| From: | Ayush Tiwari <ayushtiwari(dot)slg01(at)gmail(dot)com> |
|---|---|
| To: | Tom Lane <tgl(at)sss(dot)pgh(dot)pa(dot)us> |
| Cc: | 王跃林 <violin0613(at)tju(dot)edu(dot)cn>, pgsql-bugs <pgsql-bugs(at)postgresql(dot)org>, 3764353996 <3764353996(at)qq(dot)com> |
| Subject: | Re: Fw:Re: Fw: gbt_var_consistent in contrib/btree_gist/btree_utils_var.c has internal-node type confusion on the <> strategy, bypassing exclusion constraints |
| Date: | 2026-07-02 15:43:30 |
| Message-ID: | CAJTYsWX1C5JLj92QdqEcArWs4XtXPog+yvyb6=X=_cghjXnkYQ@mail.gmail.com |
| Views: | Whole Thread | Raw Message | Download mbox | Resend email |
| Thread: | |
| Lists: | pgsql-bugs |
Hi,
On Thu, 2 Jul 2026 at 20:08, Tom Lane <tgl(at)sss(dot)pgh(dot)pa(dot)us> wrote:
> =?UTF-8?B?546L6LeD5p6X?= <violin0613(at)tju(dot)edu(dot)cn> writes:
> > The analysis and fix look correct. The BtreeGistNotEqual branch is
> > the only strategy that bypasses the is_leaf check and passes
> > potentially truncated internal-node keys directly to f_eq, which is
> > unsafe for types like bit and varbit that require a minimum valid
> > header size. Returning true for internal nodes is the right
> > conservative choice and is consistent with how the other strategies
> > handle the internal-node case.
>
> None of this passes the smell test for me. If it's unsafe to
> call the type's f_eq function on a truncated key, how is it
> any safer to call the f_cmp function? IOW, why aren't *all* the
> cases in gbt_var_consistent() broken?
>
I think the difference is that for bit/varbit f_eq and f_cmp aren't the
same kind of function. f_eq is biteq (reads bit_len, does VARSIZE-8),
while f_cmp is byteacmp (plain byte-wise, only needs the varlena
header).
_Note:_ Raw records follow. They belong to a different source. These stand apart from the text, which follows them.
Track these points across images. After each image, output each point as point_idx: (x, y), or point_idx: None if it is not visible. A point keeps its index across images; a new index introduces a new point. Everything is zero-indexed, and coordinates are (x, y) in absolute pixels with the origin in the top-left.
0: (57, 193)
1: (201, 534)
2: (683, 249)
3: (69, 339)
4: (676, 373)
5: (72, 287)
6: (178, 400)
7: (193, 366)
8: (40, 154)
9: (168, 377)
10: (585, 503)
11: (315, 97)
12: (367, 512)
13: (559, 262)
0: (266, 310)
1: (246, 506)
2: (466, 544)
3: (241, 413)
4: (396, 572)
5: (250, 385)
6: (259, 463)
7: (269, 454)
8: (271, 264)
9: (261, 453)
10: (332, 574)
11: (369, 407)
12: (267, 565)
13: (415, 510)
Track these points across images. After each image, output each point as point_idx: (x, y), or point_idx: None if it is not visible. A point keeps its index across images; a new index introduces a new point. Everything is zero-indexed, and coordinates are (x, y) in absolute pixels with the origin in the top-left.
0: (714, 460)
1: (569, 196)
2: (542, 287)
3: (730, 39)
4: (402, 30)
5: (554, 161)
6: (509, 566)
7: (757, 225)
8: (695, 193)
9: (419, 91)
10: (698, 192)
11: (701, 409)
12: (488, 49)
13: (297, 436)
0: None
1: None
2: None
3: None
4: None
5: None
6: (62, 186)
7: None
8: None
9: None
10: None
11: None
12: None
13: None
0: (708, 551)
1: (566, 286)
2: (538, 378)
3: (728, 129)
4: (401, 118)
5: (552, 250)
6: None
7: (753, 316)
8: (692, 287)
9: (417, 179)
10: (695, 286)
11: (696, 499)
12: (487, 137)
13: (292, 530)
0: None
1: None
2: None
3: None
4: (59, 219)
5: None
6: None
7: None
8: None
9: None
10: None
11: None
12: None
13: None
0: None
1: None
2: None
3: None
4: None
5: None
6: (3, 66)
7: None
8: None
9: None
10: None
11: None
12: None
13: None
On internal pages every other strategy goes through
f_cmp/byteacmp, and only the <> branch reaches f_eq. So I believe
that's why the byte-wise cases stay safe on a truncated key and <>
doesn't.
> It looks to me like gbt_var_node_truncate adjusts the length words
> of the truncated keys so that they are still valid, just shorter.
> Or at least it's trying to. That works fine for text and bytea,
> but it's not fine for bit/varbit because (a) it fails to update the
> "bit_len" field that follows the length word, and (b) the common
> prefix length selection logic doesn't know that it mustn't truncate
> away any part of the bit_len field. So my own thought about fixing
> this is that type bit needs a custom truncation method.
>
That was my first assumption too, but it looks like the node key has
no bit_len to preserve: gbt_bit_l2n/gbt_bit_xfrm seem to drop it and
keep only the raw bits before truncation runs. If so, a custom
truncation may not help, since the crash seems to come from <> calling
biteq rather than a damaged bit_len. Though I'm not fully sure I'm
reading the l2n step right.
> (I continue to regret that we ever accepted such underdocumented code.
> I think we ought to reverse-engineer a comment explaining what
> gbt_var_consistent is doing, eg, why are all of the tests seemingly
> reversed?)
>
Agreed, we can add a comment there.
Regards,
Ayush